Comparticipação nos medicamentos para infertilidade beneficiou 411 utentes na RAM

No ano passado, a comparticipação de 90% nos medicamentos para o tratamento da infertilidade beneficiou 411 utentes na Região Autónoma da Madeira (RAM). A medida, promovida pelo Governo Regional através do IASAÚDE, abrangeu especialmente o apoio à procriação medicamente assistida, refere este organismo, numa informação divulgada à imprensa.

A nova taxa entrou em vigor a 1 de Janeiro de 2025, após publicação de portaria, permitindo a compra, nesse ano, de 1.424 medicamentos na Região, num investimento de mais de 228 mil euros, o que equivale a uma média de cerca de 19 mil euros por mês.

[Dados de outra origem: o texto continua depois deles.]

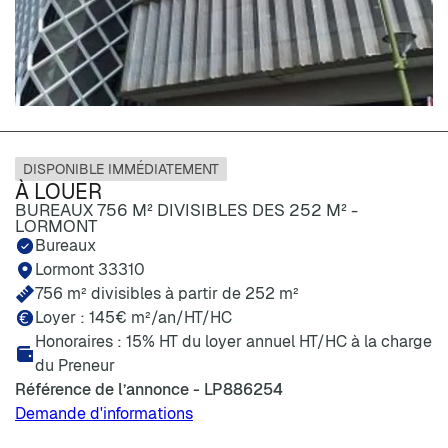
DISPONIBLE IMMÉDIATEMENT
À LOUER
BUREAUX 756 M² DIVISIBLES DES 252 M² -
LORMONT
Bureaux
Lormont 33310
756 m² divisibles à partir de 252 m²
Loyer :
145€
m²/an/HT/HC
Honoraires : 15% HT du loyer annuel HT/HC à la charge
du Preneur
Référence de l’annonce - LP886254
Demande d'informations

O novo regime excepcional de comparticipação possibilitou o aumento da comparticipação de 69% para 90%, enquadrando estes medicamentos no Escalão A. De referir que a última actualização tinha sido realizada em 2009. Até esse ano vigorava uma taxa de 37%.

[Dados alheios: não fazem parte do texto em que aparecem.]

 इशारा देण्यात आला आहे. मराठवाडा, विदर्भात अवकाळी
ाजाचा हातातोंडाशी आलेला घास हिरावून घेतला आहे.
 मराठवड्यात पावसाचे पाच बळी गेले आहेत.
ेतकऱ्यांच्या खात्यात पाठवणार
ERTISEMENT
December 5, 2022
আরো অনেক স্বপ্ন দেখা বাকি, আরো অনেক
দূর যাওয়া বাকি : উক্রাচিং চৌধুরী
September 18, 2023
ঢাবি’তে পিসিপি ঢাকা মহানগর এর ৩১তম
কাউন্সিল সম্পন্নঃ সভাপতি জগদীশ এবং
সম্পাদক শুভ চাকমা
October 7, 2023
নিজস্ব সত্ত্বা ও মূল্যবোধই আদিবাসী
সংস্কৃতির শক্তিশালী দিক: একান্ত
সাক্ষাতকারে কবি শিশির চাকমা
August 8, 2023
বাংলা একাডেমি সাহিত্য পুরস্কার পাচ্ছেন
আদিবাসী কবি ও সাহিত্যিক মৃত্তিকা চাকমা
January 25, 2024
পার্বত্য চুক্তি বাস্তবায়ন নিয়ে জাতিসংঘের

Para a secretária regional de Saúde e Protecção Civil, Micaela Fonseca de Freitas, esta medida reflecte o compromisso do Governo Regional com o incentivo à natalidade e o apoio às famílias madeirenses e porto-santenses.

“Sabemos que o percurso da fertilidade exige um forte investimento pessoal, financeiro e emocional. Ao reforçarmos a comparticipação para os 90%, estamos a reduzir barreiras económicas e a garantir que os tratamentos de procriação medicamente assistida estão ao alcance de quem precisa, promovendo uma resposta mais justa, humana e acessível”, diz a a governante.

“Trata-se de medicamentos que representam um grande esforço financeiro para os casais ou mulheres solteiras que pretendem ter filhos e que precisam recorrer à procriação medicamente assistida”, reforça Rubina Silva, Presidente do IASAÚDE. A responsável considera que esta medida é de “extrema importância no acesso aos tratamentos para a infertilidade”, salientando que, “além da questão financeira, esta é uma situação que representa um grande desgaste psicológico para estas pessoas”.

Os medicamentos abrangidos pelo regime excepcional apenas podem ser prescritos por médicos no contexto do tratamento da infertilidade, tendo o médico prescritor de fazer menção expressa da portaria em questão na receita.